For his 50,000th race, before a tiny crowd, Baze wore a camera. The video of the race became part of a long multimedia profile in the New York Times written by Pulitzer-prize-winning journalist Barry Bearak. The following video is just one part of the profile, which is a fascinating thing to read and watch if you’ve got the time (here).

 

 

ITEM SEVEN

You can probably tell that I think horse racing is a beautiful, adrenaline-pumping thing to see. So I’m staying with it for one more item, especially since the following video captures “one of the most iconic moments in the history of sport”.

This is Secretariat’s race at Belmont 40 years ago, the race in which he won the Triple Crown, having already won the Kentucky Derby and the Preakness. He was so favored to win that only four other horses were entered and the track didn’t even take “show” bets. In fact, he was so favored by bettors that he would have paid more to show than to win. Over 5,000 winning tickets were never redeemed because the holders valued them more as souvenirs than for their cash value.

To this day his speed for 1.5 miles has never been equaled.
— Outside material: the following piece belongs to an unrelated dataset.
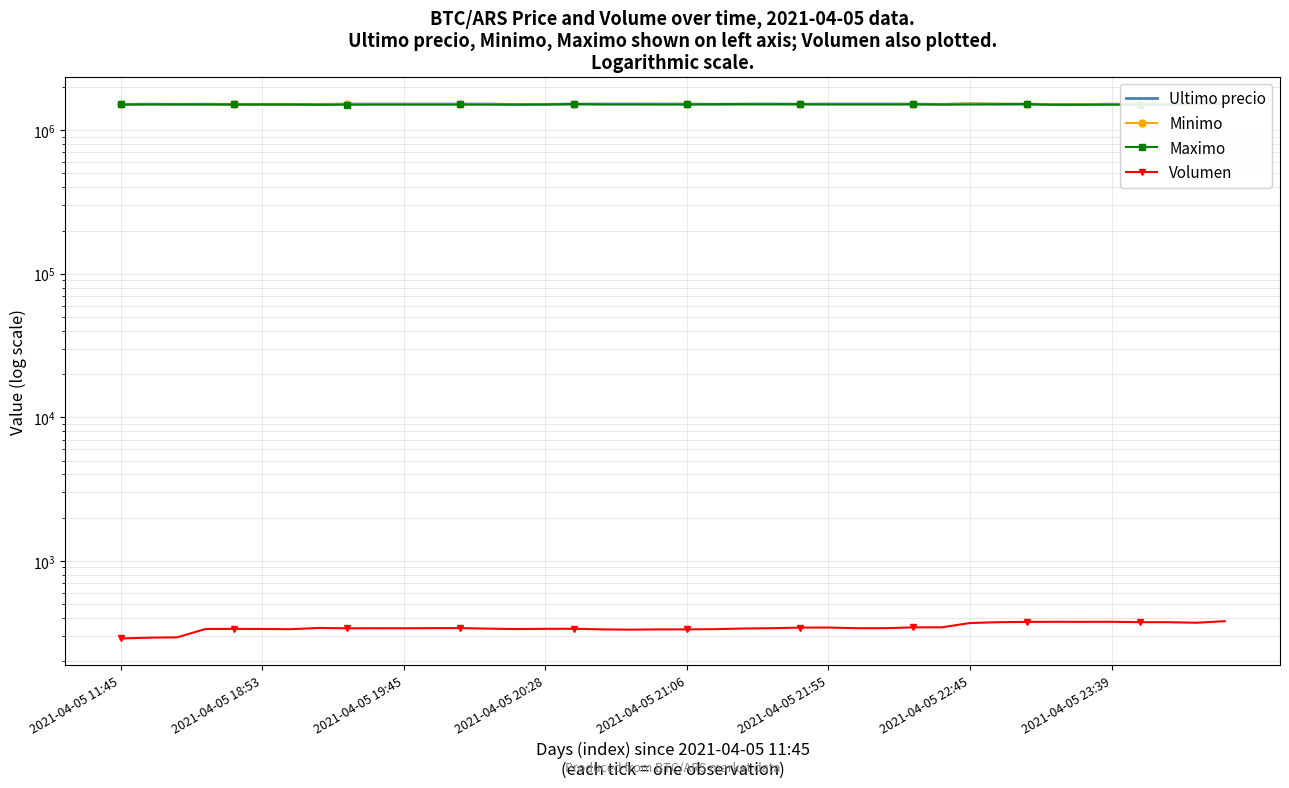

Which series has the largest total across all categories?

Minimo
That is definitely metal.

 

(via TYWKIWDBI)

 

ITEM EIGHT

Okay, for some of you the last two items may have been borderline too-dramatic-and-eloquent. For you, here’s a short video of a boa constrictor eating a female howler monkey head-first in the Brazilian Amazon.

 

 

I go back and forth. I can’t quite decide whether I’d like to see more of this fatality, but I’m leaning toward “that video was too fuckin’ short”.

(Via a tip from Austin Weber. More details about this rare video can be found here.)

 

ITEM NINE

To wrap up this installment of THAT’S METAL!, let’s move from the brutal to the beautiful again. Every frame in the following video is a photograph taken from the International Space Station and assembled by Knate Myers. Nice choice of music, too (even though it’s not metal): John Murphy’s “Sunshine (Adagio in D Minor)”. Spectacular.

View from the ISS at Night from Knate Myers on Vimeo.

  17 Responses to ““THAT’S METAL!” — BUT IT’S NOT MUSIC (NO. 80)”

  1. The ISS is the most expensive thing mankind has ever built (obviously). When it’s ultimately abandoned it will slowly descend into the earth’s atmosphere and burn up. Very metal, yet very disappointing.

  2. I wanted to see one of the gostra-ers actually get the flag, but then fall on the way back. Does that make me a cynic?

  3. the space station video was so cool i had to chromecast it to the tv so we could watch it on a large screen with bose sound, really beautiful. could you imagine being able to look out your “office” window and see that everyday? wow..

    • It must have been breathtaking. Pretty stunning just seeing the video, and those images only a tiny fraction of what the ISS crew witnessed.

    • One thing that got me thinking is that it looks like you can see the Aurora Borealis from up there too – obviously it’s visible from earth but I hadn’t thought about the effect being the same from the opposite perspective.

      Actually there’s a service you can sign up to and receive texts or emails about when the ISS is flying over your place in the world:
      http://spotthestation.nasa.gov/
      On the one hand, sure it just looks like a moving star, but on the other it’s pretty amazing to get an email, shoot outside, and at precisely the moment they say, see this thing moving across the sky and think that humans put it there, and there’s a few of them inside.

      • That is fuckin cool. If only I lived in a place where you could see the night sky more than about 10 days out of the year.

        • Seriously. I keep reading about meteor showers and such that are supposed to be really amazing and keeping track of the dates to try to see them. Almost every time it’s been cloudy or raining. It’s especially stupid because it’s actually been a fairly dry summer here.

  4. As a Kentuckian, wooooo horse-racing…very metal.

  5. Nothing makes me think of saints and clergy like barechested men and greased poles…

    Those corpse copters were so fucking weird I can’t just even. No. What?

    • Those Dutchmen should do a fan poll to select the next corpse for copterization. I’d vote for a loris, enhanced with headlights the size of loris eyes, to be flown at dusk through some unsuspecting suburb. Pants would be shit.